In July 2019, Holdings, AAM, Inc., and certain subsidiaries of Holdings entered into the First Amendment (First Amendment) to the Credit Agreement (as amended by the First Amendment, the Amended Credit Agreement). The First Amendment, among other things, established $340 million in incremental term loan A commitments under the Amended Credit Agreement with a maturity date of July 29, 2024 (Term Loan A Facility due 2024), reduced the availability under the Revolving Credit Facility from $932 million to $925 million, and extended the maturity date of the Revolving Credit Facility from April 6, 2022 to July 29, 2024, and modified the applicable margin with respect to interest rates under the Term Loan A Facility due 2024 and interest rates and commitment fees under the Revolving Credit Facility. The applicable margin and the maturity date for the Term Loan B Facility remain unchanged. The proceeds of $340 million were used to repay all of the outstanding loans under the existing Term Loan A Facility and a portion of the outstanding Term Loan B Facility, resulting in no additional indebtedness. This also satisfies all payment requirements under the Term Loan B Facility until maturity in 2024.

At March 31, 2020, we had $691.4 million available under the Revolving Credit Facility. This availability reflects $200 million of borrowings and $33.6 million for standby letters of credit issued against the facility. Subsequent to the balance sheet date, on April 1, 2020, we borrowed an additional $150 million under the facility. The proceeds of the Revolving Credit Facility are used for general corporate purposes.

The Senior Secured Credit Facilities provide back-up liquidity for our foreign credit facilities.  We intend to use the availability of long-term financing under the Senior Secured Credit Facilities to refinance any current maturities related to such debt agreements that are not otherwise refinanced on a long-term basis in their local markets, except where otherwise reclassified to Current portion of long-term debt on our Condensed Consolidated Balance Sheet.
Subsequent Event Related to Senior Secured Credit Facilities

In April 2020, Holdings, AAM, Inc., and certain subsidiaries of Holdings entered into the Second Amendment (Second Amendment) to the Credit Agreement (as amended, the Second Amended Credit Agreement). For the period from April 1, 2020 through March 31, 2022 (the Amendment Period), the Second Amendment, among other things, replaced the total net leverage ratio covenant with a new senior secured net leverage ratio covenant, reduced the minimum levels of the cash interest expense coverage ratio covenant, and modified certain covenants restricting the ability of Holdings, AAM and certain subsidiaries of Holdings to create, incur, assume or permit to exist certain additional indebtedness and liens and to make certain restricted payments, voluntary payments and distributions. The Second Amendment also increased the maximum levels of the total net leverage ratio covenant after the Amendment Period, modified the applicable margin with respect to interest rates under the Term Loan A Facility due 2024 and interest rates and commitment fees under the Revolving Credit Facility, and increased the minimum adjusted London Interbank Offered Rate for Eurodollar-based loans under the Term Loan A Facility due 2024 and Revolving Credit Facility. The applicable margin for the Term Loan B Facility remains unchanged.

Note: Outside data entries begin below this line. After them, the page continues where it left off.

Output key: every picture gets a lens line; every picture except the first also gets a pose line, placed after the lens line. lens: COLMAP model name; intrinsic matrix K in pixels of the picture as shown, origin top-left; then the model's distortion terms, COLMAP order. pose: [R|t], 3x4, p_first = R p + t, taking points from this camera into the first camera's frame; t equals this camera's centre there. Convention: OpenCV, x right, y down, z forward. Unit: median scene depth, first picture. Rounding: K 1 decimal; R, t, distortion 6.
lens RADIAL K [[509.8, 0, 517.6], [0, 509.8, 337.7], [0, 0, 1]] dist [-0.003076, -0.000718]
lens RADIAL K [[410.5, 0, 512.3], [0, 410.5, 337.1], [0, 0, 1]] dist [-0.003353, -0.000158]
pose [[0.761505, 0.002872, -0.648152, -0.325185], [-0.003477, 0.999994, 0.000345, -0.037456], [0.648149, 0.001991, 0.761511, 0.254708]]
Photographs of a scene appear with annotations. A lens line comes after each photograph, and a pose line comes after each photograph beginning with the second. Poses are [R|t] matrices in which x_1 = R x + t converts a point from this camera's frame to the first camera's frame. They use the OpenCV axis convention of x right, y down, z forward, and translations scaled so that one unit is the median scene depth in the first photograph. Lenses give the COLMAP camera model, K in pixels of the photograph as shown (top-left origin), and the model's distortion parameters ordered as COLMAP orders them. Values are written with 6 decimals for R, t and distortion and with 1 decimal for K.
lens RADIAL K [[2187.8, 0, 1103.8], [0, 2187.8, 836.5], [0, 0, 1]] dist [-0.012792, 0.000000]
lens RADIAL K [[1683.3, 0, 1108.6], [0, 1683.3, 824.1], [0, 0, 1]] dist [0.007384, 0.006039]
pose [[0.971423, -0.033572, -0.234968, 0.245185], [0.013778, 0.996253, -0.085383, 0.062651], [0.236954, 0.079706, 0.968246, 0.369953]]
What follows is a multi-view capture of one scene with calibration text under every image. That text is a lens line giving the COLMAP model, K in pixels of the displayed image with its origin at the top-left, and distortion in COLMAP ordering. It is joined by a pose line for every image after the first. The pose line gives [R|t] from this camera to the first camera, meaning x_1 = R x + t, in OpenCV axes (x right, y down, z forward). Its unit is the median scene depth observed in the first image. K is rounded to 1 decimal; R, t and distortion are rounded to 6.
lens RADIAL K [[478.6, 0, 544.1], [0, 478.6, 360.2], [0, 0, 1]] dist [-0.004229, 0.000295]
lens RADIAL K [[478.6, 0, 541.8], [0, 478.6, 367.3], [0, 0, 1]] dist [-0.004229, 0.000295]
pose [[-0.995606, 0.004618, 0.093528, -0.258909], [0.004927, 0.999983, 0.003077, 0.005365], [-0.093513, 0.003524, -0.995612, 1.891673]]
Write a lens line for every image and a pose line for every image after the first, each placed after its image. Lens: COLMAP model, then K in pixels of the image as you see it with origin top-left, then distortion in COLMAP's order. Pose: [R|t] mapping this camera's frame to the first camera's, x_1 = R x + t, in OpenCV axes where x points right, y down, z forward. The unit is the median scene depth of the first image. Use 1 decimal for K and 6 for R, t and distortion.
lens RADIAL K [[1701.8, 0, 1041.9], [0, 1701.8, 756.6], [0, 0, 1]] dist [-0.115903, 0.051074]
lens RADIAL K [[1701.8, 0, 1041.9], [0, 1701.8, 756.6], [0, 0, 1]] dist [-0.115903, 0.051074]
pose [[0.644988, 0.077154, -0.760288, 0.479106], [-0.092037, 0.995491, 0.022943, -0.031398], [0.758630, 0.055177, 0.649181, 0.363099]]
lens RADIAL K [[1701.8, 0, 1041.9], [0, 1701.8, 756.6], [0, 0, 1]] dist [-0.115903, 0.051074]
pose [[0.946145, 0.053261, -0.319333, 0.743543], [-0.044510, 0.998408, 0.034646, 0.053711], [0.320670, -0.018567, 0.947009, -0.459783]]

Foreign credit facilities We utilize local currency credit facilities to finance the operations of certain foreign subsidiaries. At March 31, 2020, $102.7 million was outstanding under our foreign credit facilities, as compared to $106.0 million at December 31, 2019. At March 31, 2020, an additional $86.0 million was available under our foreign credit facilities.

Weighted-Average Interest Rate The weighted-average interest rate of our long-term debt outstanding was 5.5% at March 31, 2020 and 5.8% at December 31, 2019.  
Redemption of 6.625% Notes due 2022 In the first quarter of 2020, we voluntarily redeemed a portion of our 6.625% Notes due 2022. This resulted in a principal payment of $100 million and $2.0 million in accrued interest. We also expensed approximately $0.4 million for the write-off of the unamortized debt issuance costs that we had been amortizing over the expected life of the borrowing, and approximately $1.1 million for an early redemption premium.